TASK GOAL:
Your job is to return every line in the data holding the string "nomi".

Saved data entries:
......

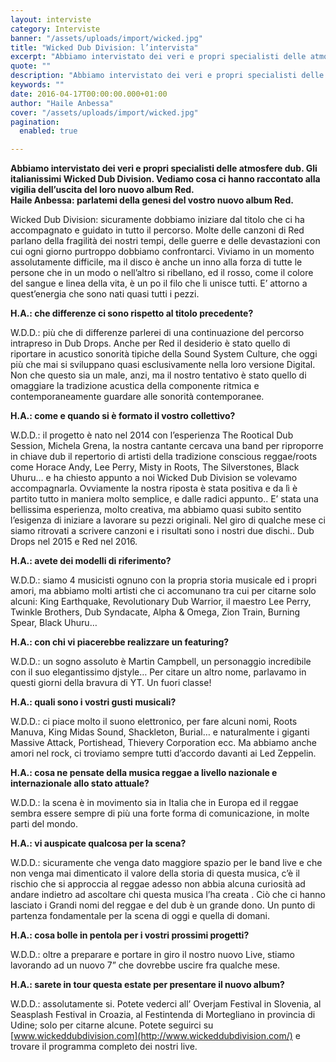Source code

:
 ```yaml
---
layout: interviste
category: Interviste
banner: "/assets/uploads/import/wicked.jpg"
title: "Wicked Dub Division: l’intervista"
excerpt: "Abbiamo intervistato dei veri e propri specialisti delle atmosfere dub. Gli italianissimi Wicked Dub Division. Vediamo cosa ci hanno raccontato alla vigilia dell’uscita del loro nuovo album Red. Haile Anbessa: parlatemi della genesi del vostro nuovo album Red. Wicked Dub Division: sicuramente dobbiamo iniziare dal titolo che ci ha accompagnato e guidato in tutto il…"
quote: ""
description: "Abbiamo intervistato dei veri e propri specialisti delle atmosfere dub. Gli italianissimi Wicked Dub Division. Vediamo cosa ci hanno raccontato alla vigilia dell’uscita del loro nuovo album Red. Haile Anbessa: parlatemi della genesi del vostro nuovo album Red. Wicked Dub Division: sicuramente dobbiamo iniziare dal titolo che ci ha accompagnato e guidato in tutto il…"
keywords: ""
date: 2016-04-17T00:00:00.000+01:00
author: "Haile Anbessa"
cover: "/assets/uploads/import/wicked.jpg"
pagination:
  enabled: true

---
```


  
**Abbiamo intervistato dei veri e propri specialisti delle atmosfere dub. Gli italianissimi Wicked Dub Division. Vediamo cosa ci hanno raccontato alla vigilia dell’uscita del loro nuovo album Red.**  
**Haile Anbessa: parlatemi della genesi del vostro nuovo album Red.**

Wicked Dub Division: sicuramente dobbiamo iniziare dal titolo che ci ha accompagnato e guidato in tutto il percorso. Molte delle canzoni di Red parlano della fragilità dei nostri tempi, delle guerre e delle devastazioni con cui ogni giorno purtroppo dobbiamo confrontarci. Viviamo in un momento assolutamente difficile, ma il disco è anche un inno alla forza di tutte le persone che in un modo o nell’altro si ribellano, ed il rosso, come il colore del sangue e linea della vita, è un po il filo che li unisce tutti. E’ attorno a quest’energia che sono nati quasi tutti i pezzi.

**H.A.: che differenze ci sono rispetto al titolo precedente?**

W.D.D.: più che di differenze parlerei di una continuazione del percorso intrapreso in Dub Drops. Anche per Red il desiderio è stato quello di riportare in acustico sonorità tipiche della Sound System Culture, che oggi più che mai si sviluppano quasi esclusivamente nella loro versione Digital. Non che questo sia un male, anzi, ma il nostro tentativo è stato quello di omaggiare la tradizione acustica della componente ritmica e contemporaneamente guardare alle sonorità contemporanee.

**H.A.: come e quando si è formato il vostro collettivo?**

W.D.D.: il progetto è nato nel 2014 con l’esperienza The Rootical Dub Session, Michela Grena, la nostra cantante cercava una band per riproporre in chiave dub il repertorio di artisti della tradizione conscious reggae/roots come Horace Andy, Lee Perry, Misty in Roots, The Silverstones, Black Uhuru… e ha chiesto appunto a noi Wicked Dub Division se volevamo accompagnarla. Ovviamente la nostra riposta è stata positiva e da lì è partito tutto in maniera molto semplice, e dalle radici appunto.. E’ stata una bellissima esperienza, molto creativa, ma abbiamo quasi subito sentito l’esigenza di iniziare a lavorare su pezzi originali. Nel giro di qualche mese ci siamo ritrovati a scrivere canzoni e i risultati sono i nostri due dischi.. Dub Drops nel 2015 e Red nel 2016.

**H.A.: avete dei modelli di riferimento?**

W.D.D.: siamo 4 musicisti ognuno con la propria storia musicale ed i propri amori, ma abbiamo molti artisti che ci accomunano tra cui per citarne solo alcuni: King Earthquake, Revolutionary Dub Warrior, il maestro Lee Perry, Twinkle Brothers, Dub Syndacate, Alpha & Omega, Zion Train, Burning Spear, Black Uhuru…

**H.A.: con chi vi piacerebbe realizzare un featuring?**

W.D.D.: un sogno assoluto è Martin Campbell, un personaggio incredibile con il suo elegantissimo djstyle… Per citare un altro nome, parlavamo in questi giorni della bravura di YT. Un fuori classe!

**H.A.: quali sono i vostri gusti musicali?**

W.D.D.: ci piace molto il suono elettronico, per fare alcuni nomi, Roots Manuva, King Midas Sound, Shackleton, Burial… e naturalmente i giganti Massive Attack, Portishead, Thievery Corporation ecc. Ma abbiamo anche amori nel rock, ci troviamo sempre tutti d’accordo davanti ai Led Zeppelin.

**H.A.: cosa ne pensate della musica reggae a livello nazionale e internazionale allo stato attuale?**

W.D.D.: la scena è in movimento sia in Italia che in Europa ed il reggae sembra essere sempre di più una forte forma di comunicazione, in molte parti del mondo.

**H.A.: vi auspicate qualcosa per la scena?**

W.D.D.: sicuramente che venga dato maggiore spazio per le band live e che non venga mai dimenticato il valore della storia di questa musica, c’è il rischio che si approccia al reggae adesso non abbia alcuna curiosità ad andare indietro ad ascoltare chi questa musica l’ha creata . Ciò che ci hanno lasciato i Grandi nomi del reggae e del dub è un grande dono. Un punto di partenza fondamentale per la scena di oggi e quella di domani.

**H.A.: cosa bolle in pentola per i vostri prossimi progetti?**

W.D.D.: oltre a preparare e portare in giro il nostro nuovo Live, stiamo lavorando ad un nuovo 7” che dovrebbe uscire fra qualche mese.

**H.A.: sarete in tour questa estate per presentare il nuovo album?**

W.D.D.: assolutamente si. Potete vederci all’ Overjam Festival in Slovenia, al Seasplash Festival in Croazia, al Festintenda di Mortegliano in provincia di Udine; solo per citarne alcune. Potete seguirci su [www.wickeddubdivision.com](http://www.wickeddubdivision.com/) e trovare il programma completo dei nostri live.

......

SOLVED EXERCISE:
W.D.D.: ci piace molto il suono elettronico, per fare alcuni nomi, Roots Manuva, King Midas Sound, Shackleton, Burial… e naturalmente i giganti Massive Attack, Portishead, Thievery Corporation ecc. Ma abbiamo anche amori nel rock, ci troviamo sempre tutti d’accordo davanti ai Led Zeppelin.
W.D.D.: sicuramente che venga dato maggiore spazio per le band live e che non venga mai dimenticato il valore della storia di questa musica, c’è il rischio che si approccia al reggae adesso non abbia alcuna curiosità ad andare indietro ad ascoltare chi questa musica l’ha creata . Ciò che ci hanno lasciato i Grandi nomi del reggae e del dub è un grande dono. Un punto di partenza fondamentale per la scena di oggi e quella di domani.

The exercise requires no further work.